Впрочем, представление, что сталинский дискурс был построен на эволюционистских началах, было бы ошибочным. Выше нам уже приходилось писать о том, что основной — скрытой — интенцией сталинского проекта являлось создание тотально «опрозрачненной» и столь же тотально ритуализированной публичной среды, в которой поведенческие схемы и риторические конструкции воспроизводились бы нерефлексивно, вне зависимости от конкретного, ситуативно прагматичного смыслового наполнения. В этом смысле эволюционистская парадигма вымывалась до набора пустых риторических форм, составлявших такую же часть сталинского риторического арсенала, как и осколки других «марксистских» дискурсов — классического европейского, с его аналитическим пафосом, и авангардно-большевистского, во всем великолепии его демиургических интенций и во всем примитивизме его эссенциалистского лексикона.
Дисциплинарное пространство, которое обслуживалось этой риторикой, было ориентировано на создание системы «имитирующего поведения», предлагавшей индивиду набор нормативизированных моделей, социально значимых ориентиров, при помощи которых он мог — для начала хотя бы внешне — превратиться в «нашего», настоящего советского человека. С последующей и совершенно очевидной перспективой постепенного «вживания в образ», автоматизированного и некритичного воспроизводства уже свойственных ему социальных реакций. Одним из необходимых — и уже достигнутых — условий этого процесса была тотальная социальная дезориентация больших масс населения, привычного к достаточно четко структурированному социальному пространству бывшей Российской империи, с его сословным ранжированием и тонко нюансированной системой сигналов, позволявшей индивиду ориентироваться в этом пространстве и выбирать ситуативно адекватные режимы поведения. Череда социальных потрясений, начиная с Первой мировой войны и заканчивая коллективизацией, сделала кризис идентичности повседневной реальностью едва ли не для каждого жителя республики, и предложенная властью перспектива обрести свежевыдуманную идентичность «советского человека», одновременно несложную и приемлемую в заново переформатируемых социальных пространствах, не могла не представляться привлекательной — по крайней мере для тех весьма многочисленных групп населения, которым ранее была не свойственна та или иная форма идентичности элитарной. В результате формировался достаточно ограниченный, несложный и предсказуемый набор публично приемлемых моделей поведения, способов саморепрезентации и других элементов социальной идентичности, который и покрывался понятием «советский человек», и обеспечивал максимально полную управляемость публичным пространством. В рамках сталинского проекта население воспринималось прежде всего в инструментальной функции и по большому счету представляло собой ресурс подконтрольных агентов, необходимый для обеспечения самого проекта. Поэтому любой намек на недостаточную «прозрачность» и управляемость являлся прямым вызовом, прямым покушением на проект в целом.

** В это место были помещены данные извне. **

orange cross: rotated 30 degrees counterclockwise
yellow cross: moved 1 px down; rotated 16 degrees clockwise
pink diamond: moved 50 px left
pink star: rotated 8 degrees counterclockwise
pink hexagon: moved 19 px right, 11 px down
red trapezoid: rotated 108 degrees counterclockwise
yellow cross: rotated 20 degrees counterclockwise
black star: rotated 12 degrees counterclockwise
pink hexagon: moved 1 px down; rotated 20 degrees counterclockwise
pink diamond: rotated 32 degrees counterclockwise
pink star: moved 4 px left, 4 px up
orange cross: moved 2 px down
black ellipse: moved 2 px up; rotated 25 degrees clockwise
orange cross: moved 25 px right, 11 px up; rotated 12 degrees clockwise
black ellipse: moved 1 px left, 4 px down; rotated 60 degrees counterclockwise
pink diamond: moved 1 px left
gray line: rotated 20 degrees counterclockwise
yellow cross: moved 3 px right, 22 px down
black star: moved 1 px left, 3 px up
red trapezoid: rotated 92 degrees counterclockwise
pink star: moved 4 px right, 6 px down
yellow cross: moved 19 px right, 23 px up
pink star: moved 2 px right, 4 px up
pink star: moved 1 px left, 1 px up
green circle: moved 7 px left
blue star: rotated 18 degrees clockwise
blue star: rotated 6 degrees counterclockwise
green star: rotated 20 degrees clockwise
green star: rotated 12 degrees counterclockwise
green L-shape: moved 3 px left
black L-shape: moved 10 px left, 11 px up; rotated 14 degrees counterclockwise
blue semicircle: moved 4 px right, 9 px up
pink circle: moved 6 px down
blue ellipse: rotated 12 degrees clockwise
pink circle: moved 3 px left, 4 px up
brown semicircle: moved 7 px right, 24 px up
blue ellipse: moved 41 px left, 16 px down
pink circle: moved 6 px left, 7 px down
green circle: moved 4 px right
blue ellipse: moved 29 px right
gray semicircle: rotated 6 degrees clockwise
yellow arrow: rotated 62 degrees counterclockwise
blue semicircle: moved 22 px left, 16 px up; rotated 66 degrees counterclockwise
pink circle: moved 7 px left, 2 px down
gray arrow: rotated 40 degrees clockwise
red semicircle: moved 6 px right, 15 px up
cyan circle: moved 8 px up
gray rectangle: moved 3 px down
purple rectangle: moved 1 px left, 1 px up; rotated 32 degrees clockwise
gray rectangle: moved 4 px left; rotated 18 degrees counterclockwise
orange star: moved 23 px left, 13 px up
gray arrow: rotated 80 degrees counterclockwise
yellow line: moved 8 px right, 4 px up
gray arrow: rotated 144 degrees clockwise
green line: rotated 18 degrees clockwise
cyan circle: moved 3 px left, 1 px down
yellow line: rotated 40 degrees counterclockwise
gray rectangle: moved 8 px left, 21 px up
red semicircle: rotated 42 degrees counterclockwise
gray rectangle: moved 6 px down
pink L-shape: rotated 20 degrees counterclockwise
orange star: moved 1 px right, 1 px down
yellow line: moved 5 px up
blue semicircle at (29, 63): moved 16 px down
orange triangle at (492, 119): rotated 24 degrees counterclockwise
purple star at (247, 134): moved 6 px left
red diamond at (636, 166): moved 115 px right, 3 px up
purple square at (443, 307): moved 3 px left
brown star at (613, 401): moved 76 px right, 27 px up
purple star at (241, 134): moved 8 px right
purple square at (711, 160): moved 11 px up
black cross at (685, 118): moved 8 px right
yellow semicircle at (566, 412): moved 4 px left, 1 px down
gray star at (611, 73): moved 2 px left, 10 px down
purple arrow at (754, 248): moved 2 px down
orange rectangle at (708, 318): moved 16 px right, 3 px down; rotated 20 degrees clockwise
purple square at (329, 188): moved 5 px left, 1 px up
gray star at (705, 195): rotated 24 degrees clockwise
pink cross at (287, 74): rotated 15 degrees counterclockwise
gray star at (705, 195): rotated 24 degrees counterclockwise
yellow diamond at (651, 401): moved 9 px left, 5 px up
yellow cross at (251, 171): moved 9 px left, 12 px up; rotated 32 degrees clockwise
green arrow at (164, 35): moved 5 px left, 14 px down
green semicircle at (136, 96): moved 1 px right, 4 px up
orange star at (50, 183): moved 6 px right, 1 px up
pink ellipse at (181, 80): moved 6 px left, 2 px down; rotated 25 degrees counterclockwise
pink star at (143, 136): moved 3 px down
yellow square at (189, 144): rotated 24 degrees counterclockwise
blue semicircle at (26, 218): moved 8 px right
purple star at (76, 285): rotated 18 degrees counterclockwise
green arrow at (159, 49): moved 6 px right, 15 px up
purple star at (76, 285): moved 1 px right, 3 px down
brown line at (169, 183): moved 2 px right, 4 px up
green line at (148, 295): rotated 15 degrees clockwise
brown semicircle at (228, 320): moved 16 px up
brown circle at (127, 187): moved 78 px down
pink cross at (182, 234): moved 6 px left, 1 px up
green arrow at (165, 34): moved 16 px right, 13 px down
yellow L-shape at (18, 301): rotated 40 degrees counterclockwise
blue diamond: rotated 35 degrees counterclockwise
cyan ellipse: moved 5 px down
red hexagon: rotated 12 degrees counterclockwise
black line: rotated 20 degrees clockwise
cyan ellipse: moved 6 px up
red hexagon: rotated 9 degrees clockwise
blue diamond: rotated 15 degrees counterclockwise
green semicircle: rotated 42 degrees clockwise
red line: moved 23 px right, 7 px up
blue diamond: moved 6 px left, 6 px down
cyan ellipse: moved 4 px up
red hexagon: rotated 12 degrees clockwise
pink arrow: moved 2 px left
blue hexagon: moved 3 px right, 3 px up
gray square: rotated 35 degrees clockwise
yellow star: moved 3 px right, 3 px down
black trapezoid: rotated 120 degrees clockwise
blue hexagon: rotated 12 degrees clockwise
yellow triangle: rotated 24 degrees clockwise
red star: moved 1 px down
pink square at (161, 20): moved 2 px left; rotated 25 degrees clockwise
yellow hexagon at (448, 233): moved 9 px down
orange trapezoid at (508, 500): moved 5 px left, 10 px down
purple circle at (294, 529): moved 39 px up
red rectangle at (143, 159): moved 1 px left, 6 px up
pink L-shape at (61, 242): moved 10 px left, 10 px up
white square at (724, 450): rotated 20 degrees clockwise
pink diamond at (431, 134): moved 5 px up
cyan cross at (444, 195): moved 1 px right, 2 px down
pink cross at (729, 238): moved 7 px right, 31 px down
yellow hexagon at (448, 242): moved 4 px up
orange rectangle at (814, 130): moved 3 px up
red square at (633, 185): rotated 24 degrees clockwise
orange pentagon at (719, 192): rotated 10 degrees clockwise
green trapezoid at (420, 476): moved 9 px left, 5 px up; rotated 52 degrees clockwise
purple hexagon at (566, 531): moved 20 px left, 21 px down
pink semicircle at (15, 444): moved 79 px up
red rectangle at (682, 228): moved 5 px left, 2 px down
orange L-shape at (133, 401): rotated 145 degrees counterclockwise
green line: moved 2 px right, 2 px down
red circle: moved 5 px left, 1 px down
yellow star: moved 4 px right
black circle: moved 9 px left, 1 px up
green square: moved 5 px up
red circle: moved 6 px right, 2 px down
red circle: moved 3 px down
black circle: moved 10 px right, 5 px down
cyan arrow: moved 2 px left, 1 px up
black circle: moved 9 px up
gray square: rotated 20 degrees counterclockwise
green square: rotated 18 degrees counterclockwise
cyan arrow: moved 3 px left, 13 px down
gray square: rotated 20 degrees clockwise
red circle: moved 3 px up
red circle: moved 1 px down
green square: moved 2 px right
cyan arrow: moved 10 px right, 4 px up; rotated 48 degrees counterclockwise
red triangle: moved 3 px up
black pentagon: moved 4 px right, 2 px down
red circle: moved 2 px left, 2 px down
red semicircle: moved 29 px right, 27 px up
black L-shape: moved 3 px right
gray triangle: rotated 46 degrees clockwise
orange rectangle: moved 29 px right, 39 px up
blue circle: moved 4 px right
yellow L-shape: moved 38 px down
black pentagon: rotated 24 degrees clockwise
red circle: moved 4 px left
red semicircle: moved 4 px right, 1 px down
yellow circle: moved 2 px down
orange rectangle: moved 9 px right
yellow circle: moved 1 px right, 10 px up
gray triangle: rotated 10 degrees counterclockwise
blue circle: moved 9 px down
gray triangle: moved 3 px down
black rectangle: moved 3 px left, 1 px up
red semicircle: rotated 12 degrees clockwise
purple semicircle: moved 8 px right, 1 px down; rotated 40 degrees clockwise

Формирование подобного дисциплинарного пространства не могло не привести к весьма существенным изменениям в мироощущении советских элит — как политических, так и творческих, все более и более очевидно превращавшихся в творческо-пропагандистские. В 1920‐е годы, в рамках авангардно-большевистского проекта художник (хотя бы в идеале) представлял собой «ремесленника на службе революции», который, проникнувшись марксистской теорией[73]
, не скрывал ни своих задач по преобразованию окружающей действительности, ни тех методов, при помощи которых он собирался добиться своей цели. По сути, авангард представлял собой последний «честный» пропагандистский проект, не делавший ставки на скрытый учебный план. Теперь же, в рамках сталинского «большого стиля» художник, как и представители других элитных групп, встает в позицию жреца и учителя, обладающего неким сакральным знанием, недоступным в полной мере пониманию обычных людей, и потому вынужденного прятать часть своей творческой кухни от посторонних глаз. Сталинский «большой стиль» был «многослоен». Пропагандистский заряд, присутствующий на самом внешнем, сюжетном уровне в фильмах про советских святых или просто про «наших людей», фильмах, самым очевидным образом рассчитанных на трансляцию желаемой нормы, здесь маскирует скрытый учебный план — внешне никак не проявленный, но инструментально куда более важный для формирования целевой аудитории и открытый только для профессионалов, обладающих сакральным знанием.